As regards the valuation for tax purposes of employee shares, the OTS has recommended:
(a) that additional resources be made available by HMRC to provide pre-transaction valuations for unapproved schemes in the following situations:
- if a valuation is to be agreed for the purposes of EMI, CSOP, SAYE or SIP, then agreement could extend to unapproved awards made at the same time;
- if a company wishes to use an EMI valuation for other purposes, provision should be made for the company to indicate this so that HMRC SAV may perform a more rigorous risk assessment of the valuation;
- if a further valuation is sought but no significant changes have occurred since the last agreement, fresh agreement could be sought on the basis of a “black-lined” comparison of the methodology;
- if a company has undergone a recent arm’s length transaction and wishes to agree a value broadly equal to that transaction;
- if the situation is straightforward (eg offer of shares in a start-up);
- if the company has followed an outline valuation methodology set out in published guidance; and
- if the situation is straightforward and involves an offer of shares to all employees (a service which HMRC SAV currently provides informally);
(b) that for both pre- and post-transaction valuations, HMRC should provide outline valuation methodologies, checklists of information acquired and standard procedures for dealing with applications for valuation agreements;
(c) in the case of shares dealt in on AIM and other non-recognised stock exchanges, an automatic acceptance that the closing price on the day preceding the date of award or grant is the market value of a share;
(d) in the case of listed company shares, a move to using the closing price on the day of trading, rather than the ‘quarter up’ basis of valuation.
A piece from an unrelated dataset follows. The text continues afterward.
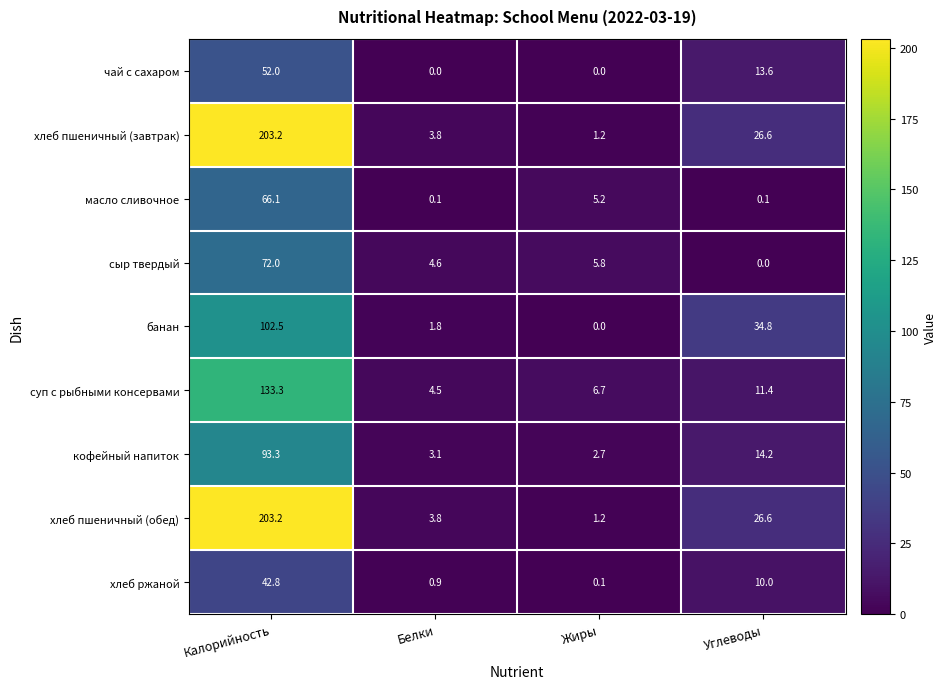

List the labels in order of кофейный напиток value, largest first.

Калорийность, Углеводы, Белки, Жиры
Other ‘administrative’ recommendations
The OTS has also recommended:
(a) online filing of Form 42 – a medium-term goal – but that, until then, there be no change to the process for submission of Form 42 to HMRC each year;
(b) that Form 42 be released at the beginning of the year;
(c) once online filing is established, that a process of ‘intelligent filing’ be adopted (ie with better targeting of specific information requests);
(d) in the longer term, that the information on Form 42 be integrated into RTI reporting;
(e) that the statutory deadline for reporting employment-related securities income under RTI be extended to 60 days after the end of the tax month;
(f) the removal of employment-related securities from the scope of the penal charge to income tax under section 222 ITEPA 2003 if the tax is in fact made good to the employer.
The Final Report in full
The text of the OTS ‘Review of unapproved employee share schemes: Final report’ is available here.
The next step is for HMRC to respond and consult on the recommendations with a view to those which are accepted by the Chancellor being implemented in 2014, or in some cases, 2015 and beyond.